Craugastor vulcani
- Conservation status: Endangered (IUCN 3.1)

Scientific classification
- Kingdom: Animalia
- Phylum: Chordata
- Class: Amphibia
- Order: Anura
- Family: Craugastoridae
- Genus: Craugastor
- Species: C. vulcani
- Binomial name: Craugastor vulcani (Shannon and Werler, 1955)
- Synonyms: Eleutherodactylus vulcani Shannon and Werler, 1955

= Craugastor vulcani =

- Authority: (Shannon and Werler, 1955)
- Conservation status: EN
- Synonyms: Eleutherodactylus vulcani Shannon and Werler, 1955

Species of frog

Craugastor vulcani is a species of frog in the family Craugastoridae. It is endemic to the Sierra de los Tuxtlas range in southern Veracruz state, Mexico. Its name refers to its type locality on the San Martin Tuxtla volcano. Common name Volcan San Martin rainfrog has been proposed for it.

==Description==
Adult males measure 40–47 mm in snout–vent length [although males as small 31 mm SVL had nuptial pads] and adult females 60–75 mm SVL. The tympanum is distinct. The fingers and toes bear well-developed discs. The fingers have lateral keels while the toes have lateral flanges and are moderately webbed. The eyelids have numerous medium-sized, rounded tubercles. Skin of the dorsum is rugose with groups of tubercles and short glandular folds, and typically with well-defined parietal and suprascapular ridges. The dorsal coloration is variable: olive brown, reddish brown, or dark smokey gray, and either uniformly colored or with an irregular middorsal yellow or orange stripe; some individuals are mottled with dark brown. The sides are paler, usually pale yellow-brown or tan suffused with brown. The venter is cream to buff. Males have dark melanophores in their chest and belly while females have immaculate bellies. The iris is bronze.
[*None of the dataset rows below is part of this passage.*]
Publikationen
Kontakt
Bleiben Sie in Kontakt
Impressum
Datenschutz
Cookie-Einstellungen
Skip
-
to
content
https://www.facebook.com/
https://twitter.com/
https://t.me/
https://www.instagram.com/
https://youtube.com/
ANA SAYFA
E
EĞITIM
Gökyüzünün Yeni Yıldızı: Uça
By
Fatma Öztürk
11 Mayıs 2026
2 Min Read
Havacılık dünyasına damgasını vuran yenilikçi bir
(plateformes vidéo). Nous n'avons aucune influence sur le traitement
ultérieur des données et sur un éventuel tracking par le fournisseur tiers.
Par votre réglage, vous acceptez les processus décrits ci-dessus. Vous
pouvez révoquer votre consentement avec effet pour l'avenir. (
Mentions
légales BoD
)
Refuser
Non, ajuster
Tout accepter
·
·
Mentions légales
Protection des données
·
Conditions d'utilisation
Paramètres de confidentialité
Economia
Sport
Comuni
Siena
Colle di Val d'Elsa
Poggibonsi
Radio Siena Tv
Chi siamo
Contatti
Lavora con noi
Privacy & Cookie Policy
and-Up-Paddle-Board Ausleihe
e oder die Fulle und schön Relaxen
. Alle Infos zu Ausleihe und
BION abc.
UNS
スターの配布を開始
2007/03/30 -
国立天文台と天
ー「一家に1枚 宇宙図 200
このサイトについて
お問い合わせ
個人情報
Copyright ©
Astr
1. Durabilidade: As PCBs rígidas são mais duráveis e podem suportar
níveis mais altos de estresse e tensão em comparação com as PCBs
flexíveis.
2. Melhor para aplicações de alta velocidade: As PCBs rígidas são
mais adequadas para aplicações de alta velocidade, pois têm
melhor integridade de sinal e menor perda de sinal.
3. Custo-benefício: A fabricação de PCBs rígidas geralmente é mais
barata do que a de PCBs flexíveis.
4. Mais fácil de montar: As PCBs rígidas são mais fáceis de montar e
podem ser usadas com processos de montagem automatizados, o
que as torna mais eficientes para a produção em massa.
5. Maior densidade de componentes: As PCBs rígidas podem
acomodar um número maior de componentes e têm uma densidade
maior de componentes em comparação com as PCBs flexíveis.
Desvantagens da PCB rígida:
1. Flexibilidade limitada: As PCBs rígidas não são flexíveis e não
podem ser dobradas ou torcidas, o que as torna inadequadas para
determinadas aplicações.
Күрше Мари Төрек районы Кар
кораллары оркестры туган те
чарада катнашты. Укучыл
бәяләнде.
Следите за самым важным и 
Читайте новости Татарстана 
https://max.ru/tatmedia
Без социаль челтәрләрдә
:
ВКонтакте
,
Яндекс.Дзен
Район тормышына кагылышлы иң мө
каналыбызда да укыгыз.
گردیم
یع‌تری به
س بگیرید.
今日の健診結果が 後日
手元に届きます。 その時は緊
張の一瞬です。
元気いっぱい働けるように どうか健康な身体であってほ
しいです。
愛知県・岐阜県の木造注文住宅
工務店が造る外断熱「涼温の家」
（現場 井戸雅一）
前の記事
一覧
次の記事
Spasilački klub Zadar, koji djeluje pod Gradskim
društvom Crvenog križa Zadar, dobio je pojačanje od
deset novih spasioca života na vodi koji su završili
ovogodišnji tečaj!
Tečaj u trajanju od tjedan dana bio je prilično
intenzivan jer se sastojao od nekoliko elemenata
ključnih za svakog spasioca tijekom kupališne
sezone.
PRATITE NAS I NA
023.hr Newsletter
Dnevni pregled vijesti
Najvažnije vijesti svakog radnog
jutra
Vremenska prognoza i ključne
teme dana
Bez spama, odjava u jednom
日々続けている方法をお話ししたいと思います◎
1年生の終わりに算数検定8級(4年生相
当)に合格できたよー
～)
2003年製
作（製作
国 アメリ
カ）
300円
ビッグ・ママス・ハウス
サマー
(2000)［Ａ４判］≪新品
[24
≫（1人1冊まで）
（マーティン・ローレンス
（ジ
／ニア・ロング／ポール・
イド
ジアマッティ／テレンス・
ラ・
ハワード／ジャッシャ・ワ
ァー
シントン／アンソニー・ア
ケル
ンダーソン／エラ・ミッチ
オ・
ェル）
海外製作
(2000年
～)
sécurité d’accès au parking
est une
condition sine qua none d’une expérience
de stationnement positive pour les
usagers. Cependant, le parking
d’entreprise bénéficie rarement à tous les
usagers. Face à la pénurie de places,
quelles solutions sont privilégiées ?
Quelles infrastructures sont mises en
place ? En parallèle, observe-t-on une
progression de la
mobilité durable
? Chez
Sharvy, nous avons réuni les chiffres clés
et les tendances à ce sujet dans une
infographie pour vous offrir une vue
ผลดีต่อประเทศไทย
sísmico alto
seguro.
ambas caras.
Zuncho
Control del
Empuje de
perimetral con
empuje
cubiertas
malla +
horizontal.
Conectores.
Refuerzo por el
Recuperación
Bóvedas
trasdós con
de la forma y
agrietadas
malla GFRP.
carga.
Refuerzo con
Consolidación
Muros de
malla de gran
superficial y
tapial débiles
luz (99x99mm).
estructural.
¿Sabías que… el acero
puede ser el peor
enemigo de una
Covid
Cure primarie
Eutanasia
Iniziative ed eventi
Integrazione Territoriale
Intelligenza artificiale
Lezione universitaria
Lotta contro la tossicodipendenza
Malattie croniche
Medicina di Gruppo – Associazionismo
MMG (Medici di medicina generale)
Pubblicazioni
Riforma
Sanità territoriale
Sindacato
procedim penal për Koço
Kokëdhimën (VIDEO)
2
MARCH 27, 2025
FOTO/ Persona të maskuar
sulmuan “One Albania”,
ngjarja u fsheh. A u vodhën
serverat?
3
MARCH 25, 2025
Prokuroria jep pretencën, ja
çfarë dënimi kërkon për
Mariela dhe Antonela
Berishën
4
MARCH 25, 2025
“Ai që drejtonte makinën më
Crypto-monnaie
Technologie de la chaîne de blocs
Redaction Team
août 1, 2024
==Habitat and conservation==
Craugastor vulcani occurs in premontane and lower montane wet forests at elevations up to 1200 m above sea level. It occurs along streams. Development is direct (i.e., there is no free-living larval stage).

The species is threatened by habitat loss (deforestation) and its distribution area is small, prompting classification as an endangered species. It occurs in the Los Tuxtlas Biosphere Reserve, but significant deforestation is occurring in this reserve.